Des récits qui prennent aux tripes….
Quand j’ai commencé à réfléchir à ma création d’entreprise, je souhaitais ardemment écrire pour les autres, peu importe le style d’écrits. Je m’étais suffisamment exercée dans l’écriture des différents types de textes par la formation d’écrivain public auprès du CNFDI (Centre de formation privé à distance). Une formation pointue et ardue que j’ai suivie à distance, pendant presque un an. J’ai remis 20 fois sur le métier, voire plus, concernant les exercices d’écriture… Apprendre à écrire des textes personnels (biographie,…) était pour moi une nouveauté. Et surtout, je ne m’attendais pas à ce que mes futurs clients clients pourraient me confier… Ce fut le cas !
À l’automne 2023, j’ai été contactée par une dame qui souhaitait écrire un récit sur sa vie. Au téléphone, j’ai vite saisi que son projet avait une vocation thérapeutique, et bien sûr de transmission à sa famille. Nous avons convenu d’un premier RDV, près de chez moi dans une crêperie au coin de ma rue (il y a suffisamment d’intimité en début d’après-midi pour pouvoir se confier sereinement). Un Beau soleil d’arrière-saison nous a permis de nous installer en terrasse (encore mieux !). Ma cliente, une dame d’environ 70 ans, simple (sans être péjorative) a été immédiatement très à l’aise pour commencer à me conter son histoire, et ses motivations personnelles. Elle a deux filles qui habitent près de chez elle, dans la même commune et qui ne lui parlent presque plus, ainsi que ses petits-enfants. Au fil des ans, les liens se sont distendus, et avec son récit elle espère que sa famille se rapproche et comprenne certaines de ses décisions. En effet, son histoire est extrêmement douloureuse et fait froid dans le dos ! Non, ce n’est pas de la fiction, une histoire qui peut arriver avec des gens « lambdas », dont on ne soupçonnerait aucunement de vivre une intimité aussi dramatique.
Elle me fit part que son époux partait assez souvent en missions à l’étranger, et que là, c’ était un soulagement pour elle, et ses enfants le ressentaient également.
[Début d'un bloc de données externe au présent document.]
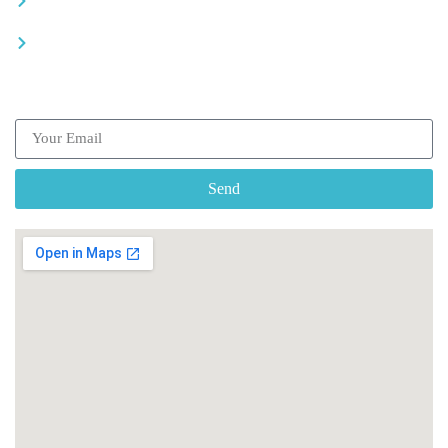
Recommended places
Be a driver
Subscribe our Newsletter
Send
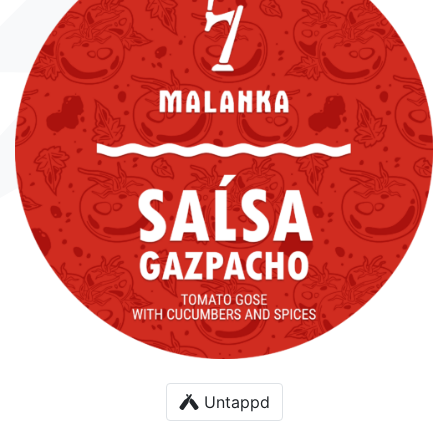
Untappd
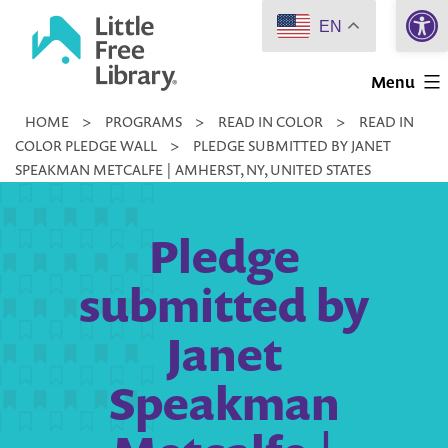
Open 
Skip
EN
to
Little
content
Menu
Free
HOME
>
PROGRAMS
>
READ IN COLOR
>
READ IN
Library
COLOR PLEDGE WALL
>
PLEDGE SUBMITTED BY JANET
SPEAKMAN METCALFE | AMHERST, NY, UNITED STATES
Pledge
submitted by
Janet
Speakman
Quand il revenait et restait en famille, c’était un véritable tyran, la critiquant, la rabaissant sans cesse quoiqu’elle fasse ! (je commençais aussi à me sentir envahie d’une sensation de malaise, appréhendant la suite). Je ne suis pas psychologue, ni psychiatre, je n’ai aucune compétence en ce domaine, mais mon intuition me suggérait que son époux avait un profil spécial. Il pouvait être également odieux quand ils recevaient des amis, ne leur parlant pas ou alors se comporter de manière très désagréable en paroles, et dans les actes. Son but était d’isoler au maximum son épouse, lui laissant croire que c’était elle la personne faible, malade, à devoir se soigner... Depuis, elle a bien sûr divorcé, s’est remariée avec un homme très compréhensif, aimant, patient, qui connaît son histoire dramatique.
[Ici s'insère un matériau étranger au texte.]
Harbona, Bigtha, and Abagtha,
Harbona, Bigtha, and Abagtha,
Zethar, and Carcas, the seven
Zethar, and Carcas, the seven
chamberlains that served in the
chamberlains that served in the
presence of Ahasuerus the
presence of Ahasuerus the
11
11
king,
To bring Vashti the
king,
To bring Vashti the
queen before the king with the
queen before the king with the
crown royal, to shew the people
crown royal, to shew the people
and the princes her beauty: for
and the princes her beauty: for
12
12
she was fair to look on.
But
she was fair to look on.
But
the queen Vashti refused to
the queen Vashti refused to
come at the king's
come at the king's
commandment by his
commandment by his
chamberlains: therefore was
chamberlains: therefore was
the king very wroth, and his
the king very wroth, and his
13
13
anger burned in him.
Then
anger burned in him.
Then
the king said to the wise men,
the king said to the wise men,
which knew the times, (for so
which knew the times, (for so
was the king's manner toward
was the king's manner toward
Pour moi, cela a aussi été compliqué de ne pas me trop me laisser envahir par mes émotions, rester professionnelle, et m’enquérir de savoir (habilement) relancer un peu la discussion. En fait, c’est sur le conseil de son thérapeute qu’elle a justement souhaité raconter son histoire, pour se dégager un peu du poids de celle-ci. Nous nous sommes rencontrées à plusieurs reprises. L’émotion était palpable à chaque fois. Elle m’a remerciée pour notre collaboration, son thérapeute la trouvait plus sereine.
Oui, cette histoire m’a bien évidemment bouleversée, et j’ai pris conscience de mon rôle, de l’importance de l’habileté à manier les entretiens dans ce contexte et de l’immense confiance que me font certains clients en me narrant un pan douloureux de leur vie.
(je n’ai pas tout raconté et j’ai édulcoré certains faits).